I'm sure you have heard the expression that you "reap what you sow." Well this has become even more evident to me in the last couple of weeks. Now that I am unofficially "single" if you will, things have been pretty calm. Like I said before, I spend most of my time with my ever-growing extended "tamly" (Phillip's word for Family...too cute right?) I have been pretty focused on work, since I will be leaving again this summer, headed back to Ft. Knox. And, at home, when I am there for more than ten minutes, I am cleaning or loving on my Dini-dog!

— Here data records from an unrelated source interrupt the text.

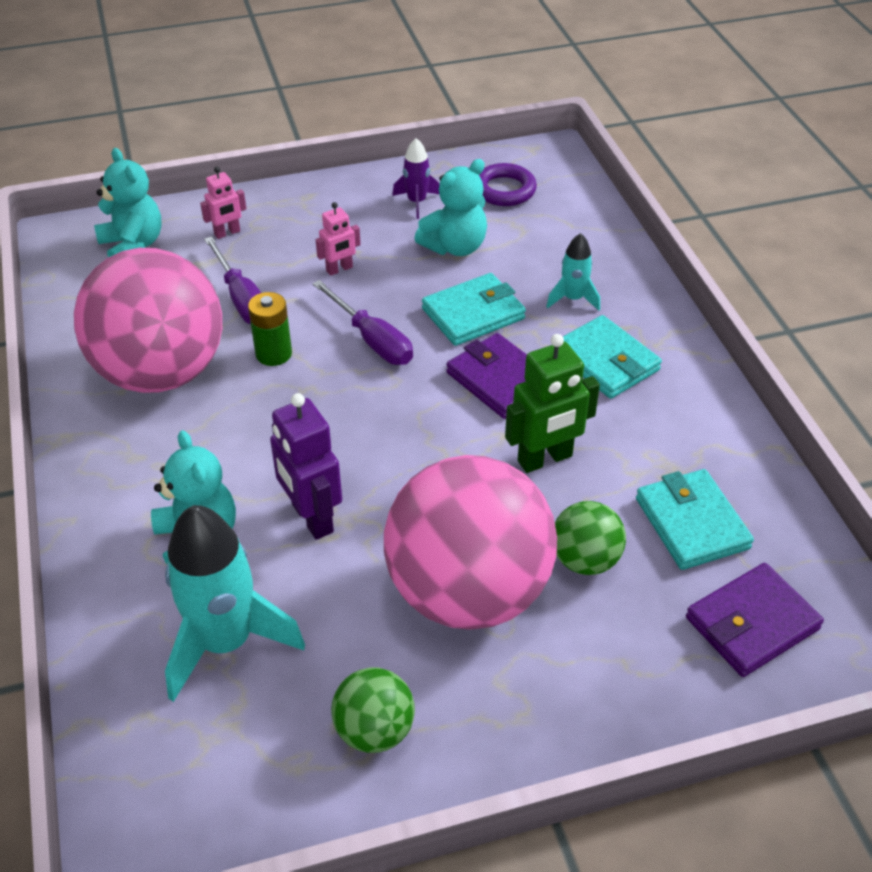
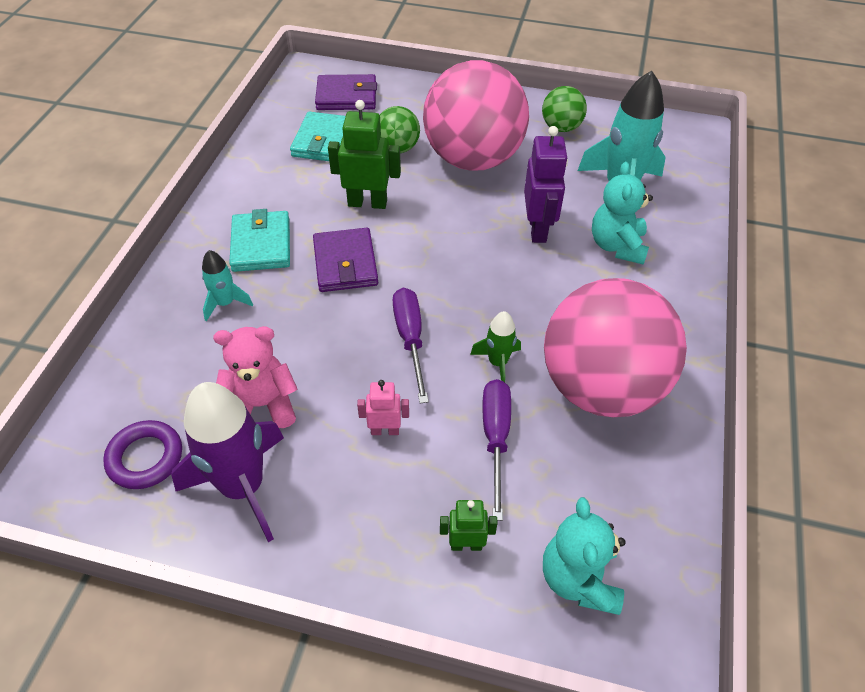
camera: 150 degrees left, 5 degrees up
(227, 233) = (466, 545): pink robot -> green robot
(274, 354) = (498, 363): green battery -> green rocket
(417, 202) = (243, 487): purple rocket -> purple rocket, size x2.00
(455, 247) = (262, 405): turquoise teddy bear -> pink teddy bear
(473, 314) = (313, 326): turquoise wallet -> none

I was just talking to Jen last night about how since March I have been going like a crazy super-woman, and pretty much have some event every weekend from now until I leave. And, I am really feeling blessed, although most times rushed, by my new busy life.
But, last weekend I had a melt-down. I knew it was coming, I had felt it for weeks. Not sure if it was because I was tired from all the running around, or just emotions that I thought I had overcome, but I couldn't hold back anymore. I cried like a baby. Total, sniffling, snotting, all the weight of the world on my shoulders tears. Luckily, my buddy Sylvia called and talked it out with me for almost an hour. I have always been able to count on people to listen when I need it.

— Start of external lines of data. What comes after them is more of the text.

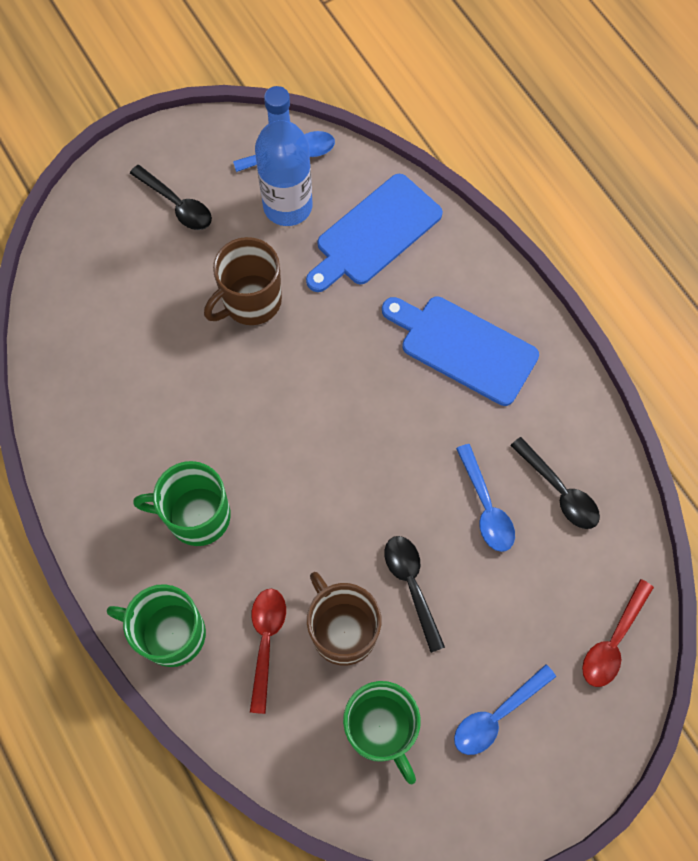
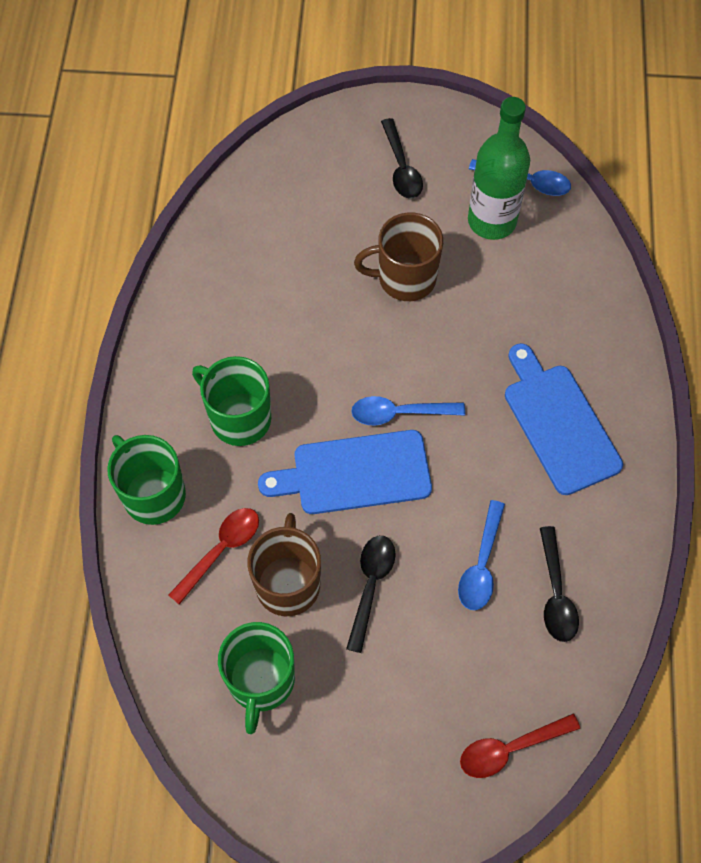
camera: 35 degrees right, 5 degrees down
(287, 206) = (492, 221): blue bottle -> green bottle
(374, 233) = (550, 285): blue cutting board -> blue cutting board (355, 473)
(497, 715) = (364, 738): blue spoon -> blue spoon (400, 413)

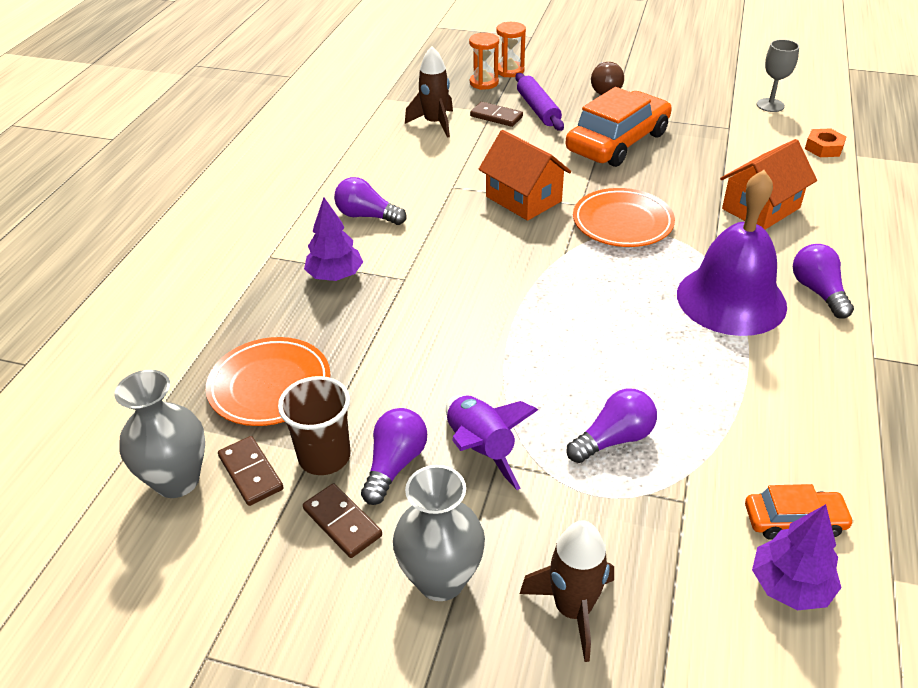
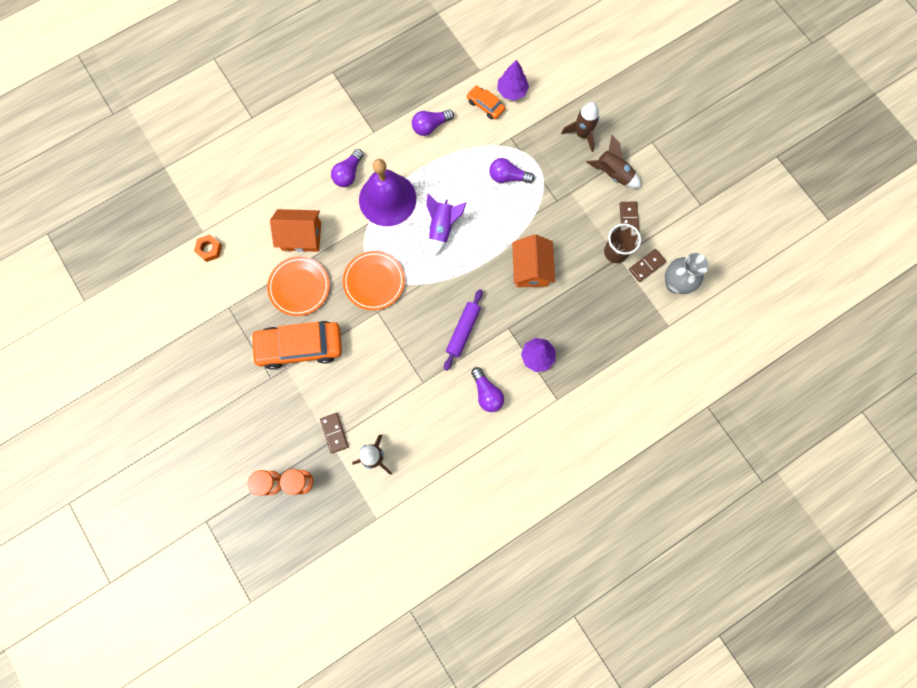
camera: 140 degrees left, 35 degrees up
(250, 473) = (646, 266): brown domino -> brown domino turned 45 degrees clockwise
(270, 386) = (612, 306): orange plate -> orange plate (299, 287)
(395, 464) = (593, 228): purple light bulb -> purple light bulb (430, 126)
(441, 579) = (613, 174): grey vase -> brown rocket
(480, 449) = (558, 210): purple rocket -> purple rocket (442, 228)
(523, 199) = (399, 340): orange house -> orange house (531, 269)
(538, 109) = (304, 419): purple rolling pin -> purple rolling pin (463, 331)
(605, 89) = (242, 407): brown light bulb -> none
(770, 105) = (179, 306): grey goblet -> none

And, then it occurred to me that I didn't have to feel responsible for anything or anyone but myself. And, if you know me, that is so not how I roll. I'm usually just piled up by doing and giving and loving until I am out of breath. But, I remembered that all God wants me to do is sow the seed of love, and set back and watch it grow.
Danny has been going through some rough times this last month, and my first reaction was to jump up and fix it all. I know it's not my place anymore, so all I can do is just pray, ask others to pray, and let God work. I have given him a lot of seeds, and even if he doesn't know it, all he needs is God's help to water them and watch his life blossom as mine has.
Love is such a tricky game sometimes, and I am just so thankful that God's love is unconditional and always forgiving. Last Sunday in church in Knoxville, TN the lesson was that we should look with our hearts and not our eyes in order to be more like God. My heart has been heavy for quite a while, and I am ready to let go of it all.